Arianna Maffei

Professor
PhD, University of Pavia
Arianna.Maffei@stonybrook.edu
Phone: (631) 632-3244
Fax: (631) 632-6661
Training
                     Arianna Maffei graduated in Biology from the University of Pavia (Italy) in 1997 and received a Ph.D. in Physiology from the University of Pavia in 2002. She was a postdoctoral scholar at Brandeis University from 2002 to 2008. In 2008, she joined the faculty of the Department of Neurobiology & Behavior at Stony Brook and became Associate Professor with tenure in 2014 and promoted to Full Professor in 2020.
Dr. Maffei is the co-Chief editor of Frontiers in Cellular Neurophysiology, and is an associate editor for Frontiers in Cellular Neuroscience, The Journal of Neuroscience, and eNeuro. She is a member of the editorial board of iScience, and a member of the Society for Neuroscience and the Association for Chemoreception Sciences (AChemS).
Research Interests/Expertise
Laboratory of neural circuits and plasticity
What happens in the brain when we experience the world or learn something new?
Our goal is to unveil how experience and learning modify the connectivity and excitability
                     of neuronal circuits and how these changes affect behavior.

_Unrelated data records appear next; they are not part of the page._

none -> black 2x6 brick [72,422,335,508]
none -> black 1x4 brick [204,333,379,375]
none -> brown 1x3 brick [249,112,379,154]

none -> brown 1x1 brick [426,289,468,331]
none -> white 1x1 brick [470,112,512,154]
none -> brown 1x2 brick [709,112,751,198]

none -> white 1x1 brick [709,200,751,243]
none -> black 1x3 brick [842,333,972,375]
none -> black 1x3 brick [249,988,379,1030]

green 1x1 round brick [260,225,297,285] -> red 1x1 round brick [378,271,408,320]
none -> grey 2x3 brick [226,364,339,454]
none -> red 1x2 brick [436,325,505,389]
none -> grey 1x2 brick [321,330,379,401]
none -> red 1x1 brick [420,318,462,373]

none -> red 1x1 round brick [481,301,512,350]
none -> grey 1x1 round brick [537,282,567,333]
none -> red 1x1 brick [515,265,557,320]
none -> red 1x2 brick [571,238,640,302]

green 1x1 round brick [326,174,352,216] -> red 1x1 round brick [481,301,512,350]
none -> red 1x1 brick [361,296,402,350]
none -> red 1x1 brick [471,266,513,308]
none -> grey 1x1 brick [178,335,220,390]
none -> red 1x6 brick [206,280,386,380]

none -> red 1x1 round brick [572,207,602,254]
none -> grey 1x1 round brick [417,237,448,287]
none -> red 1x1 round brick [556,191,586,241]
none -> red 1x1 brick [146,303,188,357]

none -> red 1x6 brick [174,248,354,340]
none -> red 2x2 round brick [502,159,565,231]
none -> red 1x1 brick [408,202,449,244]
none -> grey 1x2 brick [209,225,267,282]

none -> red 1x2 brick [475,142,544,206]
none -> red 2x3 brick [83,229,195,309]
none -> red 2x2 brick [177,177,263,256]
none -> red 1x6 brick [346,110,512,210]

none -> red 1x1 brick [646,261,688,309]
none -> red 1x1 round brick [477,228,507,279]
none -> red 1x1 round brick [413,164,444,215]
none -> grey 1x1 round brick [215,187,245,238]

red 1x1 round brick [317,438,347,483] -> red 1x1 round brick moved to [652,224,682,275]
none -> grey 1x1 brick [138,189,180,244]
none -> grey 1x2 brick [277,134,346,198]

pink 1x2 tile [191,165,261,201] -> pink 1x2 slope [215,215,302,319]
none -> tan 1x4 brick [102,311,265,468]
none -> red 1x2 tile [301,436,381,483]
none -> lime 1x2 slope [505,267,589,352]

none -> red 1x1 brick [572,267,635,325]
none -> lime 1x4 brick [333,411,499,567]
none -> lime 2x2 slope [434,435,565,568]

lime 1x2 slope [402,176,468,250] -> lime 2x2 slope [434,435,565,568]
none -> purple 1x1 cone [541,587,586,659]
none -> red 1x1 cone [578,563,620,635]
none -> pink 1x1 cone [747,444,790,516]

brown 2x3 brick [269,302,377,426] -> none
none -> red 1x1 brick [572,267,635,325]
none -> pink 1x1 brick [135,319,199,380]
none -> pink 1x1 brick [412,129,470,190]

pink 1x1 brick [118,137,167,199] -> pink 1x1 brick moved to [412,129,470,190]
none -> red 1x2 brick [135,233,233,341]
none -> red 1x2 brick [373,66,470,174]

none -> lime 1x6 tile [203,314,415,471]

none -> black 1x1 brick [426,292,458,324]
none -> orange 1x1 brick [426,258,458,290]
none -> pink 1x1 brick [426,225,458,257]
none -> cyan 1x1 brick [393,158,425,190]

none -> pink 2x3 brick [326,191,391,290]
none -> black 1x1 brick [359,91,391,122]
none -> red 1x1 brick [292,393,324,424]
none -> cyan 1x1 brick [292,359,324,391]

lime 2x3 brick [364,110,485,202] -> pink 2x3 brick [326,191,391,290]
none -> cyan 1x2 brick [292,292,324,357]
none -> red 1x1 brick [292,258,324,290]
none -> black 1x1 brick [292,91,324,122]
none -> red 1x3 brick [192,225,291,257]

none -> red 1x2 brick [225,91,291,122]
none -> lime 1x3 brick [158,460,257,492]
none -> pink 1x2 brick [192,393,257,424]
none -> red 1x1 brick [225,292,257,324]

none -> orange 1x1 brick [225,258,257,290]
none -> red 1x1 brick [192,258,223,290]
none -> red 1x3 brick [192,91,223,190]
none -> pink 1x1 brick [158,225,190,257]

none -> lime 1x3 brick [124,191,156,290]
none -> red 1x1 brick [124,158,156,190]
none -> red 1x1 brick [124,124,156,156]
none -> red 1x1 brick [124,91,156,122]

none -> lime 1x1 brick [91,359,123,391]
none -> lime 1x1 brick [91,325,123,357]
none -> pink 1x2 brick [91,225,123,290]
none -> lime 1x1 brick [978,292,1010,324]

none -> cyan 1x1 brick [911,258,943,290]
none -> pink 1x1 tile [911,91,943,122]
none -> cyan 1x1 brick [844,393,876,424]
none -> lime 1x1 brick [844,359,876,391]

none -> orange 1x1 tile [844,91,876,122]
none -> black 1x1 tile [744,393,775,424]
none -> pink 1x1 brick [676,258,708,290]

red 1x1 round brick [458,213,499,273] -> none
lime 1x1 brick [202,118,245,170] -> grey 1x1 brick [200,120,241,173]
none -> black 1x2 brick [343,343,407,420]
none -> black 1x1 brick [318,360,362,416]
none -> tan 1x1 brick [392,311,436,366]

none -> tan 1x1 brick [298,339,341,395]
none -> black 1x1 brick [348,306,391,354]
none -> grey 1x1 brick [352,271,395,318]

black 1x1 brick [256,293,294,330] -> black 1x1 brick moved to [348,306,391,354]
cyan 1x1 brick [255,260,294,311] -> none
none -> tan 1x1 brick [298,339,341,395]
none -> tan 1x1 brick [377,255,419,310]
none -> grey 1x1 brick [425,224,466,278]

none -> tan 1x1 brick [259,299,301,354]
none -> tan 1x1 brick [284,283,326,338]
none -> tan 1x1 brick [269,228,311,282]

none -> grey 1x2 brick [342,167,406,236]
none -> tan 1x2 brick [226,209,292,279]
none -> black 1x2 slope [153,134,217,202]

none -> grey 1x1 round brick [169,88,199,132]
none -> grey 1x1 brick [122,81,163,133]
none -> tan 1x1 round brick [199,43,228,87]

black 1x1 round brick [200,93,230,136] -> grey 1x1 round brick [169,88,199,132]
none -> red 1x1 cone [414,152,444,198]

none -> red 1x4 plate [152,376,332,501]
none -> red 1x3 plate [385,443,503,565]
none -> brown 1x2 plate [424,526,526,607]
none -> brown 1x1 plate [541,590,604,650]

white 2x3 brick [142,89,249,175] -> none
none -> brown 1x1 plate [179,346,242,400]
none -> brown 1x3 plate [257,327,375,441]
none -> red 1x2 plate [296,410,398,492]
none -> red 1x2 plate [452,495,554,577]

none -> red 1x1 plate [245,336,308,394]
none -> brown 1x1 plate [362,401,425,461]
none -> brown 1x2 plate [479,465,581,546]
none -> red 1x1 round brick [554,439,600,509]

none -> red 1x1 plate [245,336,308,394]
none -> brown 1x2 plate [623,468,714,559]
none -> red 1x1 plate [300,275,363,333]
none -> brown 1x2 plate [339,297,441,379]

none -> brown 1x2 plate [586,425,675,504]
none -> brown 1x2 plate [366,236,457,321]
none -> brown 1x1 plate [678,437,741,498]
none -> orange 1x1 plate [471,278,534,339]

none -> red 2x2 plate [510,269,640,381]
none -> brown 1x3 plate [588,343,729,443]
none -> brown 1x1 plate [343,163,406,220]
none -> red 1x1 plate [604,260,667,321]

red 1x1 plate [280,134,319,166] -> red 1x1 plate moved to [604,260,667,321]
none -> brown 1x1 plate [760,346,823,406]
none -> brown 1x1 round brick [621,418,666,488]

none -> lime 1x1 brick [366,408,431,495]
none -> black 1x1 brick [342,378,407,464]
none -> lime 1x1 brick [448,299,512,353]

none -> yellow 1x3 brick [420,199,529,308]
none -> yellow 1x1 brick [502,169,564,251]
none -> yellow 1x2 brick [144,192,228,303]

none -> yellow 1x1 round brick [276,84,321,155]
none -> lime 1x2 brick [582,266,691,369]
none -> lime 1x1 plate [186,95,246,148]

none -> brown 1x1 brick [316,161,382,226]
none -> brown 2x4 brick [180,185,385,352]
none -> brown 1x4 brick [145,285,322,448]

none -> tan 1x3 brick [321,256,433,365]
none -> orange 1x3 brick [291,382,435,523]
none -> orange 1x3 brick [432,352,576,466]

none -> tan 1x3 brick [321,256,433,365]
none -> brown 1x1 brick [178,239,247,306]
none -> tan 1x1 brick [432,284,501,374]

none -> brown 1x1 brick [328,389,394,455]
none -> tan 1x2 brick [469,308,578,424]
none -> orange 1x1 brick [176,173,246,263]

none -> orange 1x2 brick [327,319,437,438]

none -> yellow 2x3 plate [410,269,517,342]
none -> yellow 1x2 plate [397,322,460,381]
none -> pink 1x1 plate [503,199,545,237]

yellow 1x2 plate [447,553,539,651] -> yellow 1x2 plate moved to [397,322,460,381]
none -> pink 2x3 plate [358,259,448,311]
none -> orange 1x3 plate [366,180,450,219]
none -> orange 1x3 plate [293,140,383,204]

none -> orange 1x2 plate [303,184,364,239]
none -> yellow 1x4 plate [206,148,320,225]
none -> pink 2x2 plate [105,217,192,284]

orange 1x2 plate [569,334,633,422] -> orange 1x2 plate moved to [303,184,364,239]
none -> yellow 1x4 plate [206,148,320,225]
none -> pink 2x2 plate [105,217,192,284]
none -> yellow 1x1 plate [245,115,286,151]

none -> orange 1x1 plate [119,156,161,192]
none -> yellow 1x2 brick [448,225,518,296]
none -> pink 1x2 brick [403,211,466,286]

Much of our work focuses
                     on how inhibitory transmission and plasticity sculpts cortical activity, and on the
                     integration of excitation and inhibition in distinct neuron groups and circuits.
To gain information about general principles guiding the ability of neural circuits
                     to respond to experience and learning, we perform our studies in three cortical regions
                     that differ in anatomical organization and driving input: gustatory, visual and motor
                     cortices. In addition to investigating healthy brain circuits, we apply our studies
                     to animal models of neurodevelopmental and neurodegenerative disorders to assess which
                     aspects of neural circuit activity may be altered in pathological conditions.
We use manipulation of sensory drive, pharmacological, optogenetic or chemogenetic
                     manipulations of specific neuron groups and/or behavioral training to perturb activity
                     and analyze of circuits respond to change using behavioral analysis, electrophysiology
                     in acute slice preparation and   in vivo  as well as calcium imaging.
Ongoing projects
Experience and learning in the gustatory cortex
The gustatory cortex receives prominent inputs from the gustatory thalamus, carrying
                     information about the chemosensory identity of a tastant and from the basolateral
                     nucleus of the amygdala, which informs about the hedonic value of a tastant. Indeed,
                     something we eat is perceived by its taste, as well as whether its pleasant or aversive
                     value. We are interested in understanding the synaptic basis for this perception.
                     To do that, we are analyzing the synaptic organization and plasticity of amygdalocortical
                     and thalamocortical inputs onto excitatory and GABAergic inhibitory neurons in the
                     gustatory cortex.
We also use a well-established learning paradigm known as conditioned taste aversion
                     (CTA) that renders unpleasant a previously pleasant taste without altering its chemosensory
                     identity, to determine how CTA learning affects the activity of single neurons and
                     circuits in the gustatory cortex. Our goal is to identify the synaptic changes induced
                     by learning and the components of the circuit that support a change in perception.
In addition, we investigate the mechanisms underlying the postnatal maturation processes
                     of the circuit in the gustatory cortex to determine whether early life diet influences
                     cortical development and food preferences in adulthood. This work has important implications
                     both for our understanding of neurodevelopmental disorders, some of which are associated
                     with poor nutrition in early development, and for investigating the neural basis of
                     eating disorders.
Additional studies address differences in thalamocortical circuit organization across
                     cortices, gustatory, motor and visual, as well as the role of neuromodulators in neuronal
                     excitability and synaptic transmission.
Dr. Maffei is also a contributor to a collaborative project aimed at investigating
                     the circuit and network mechanisms of metastable dynamics.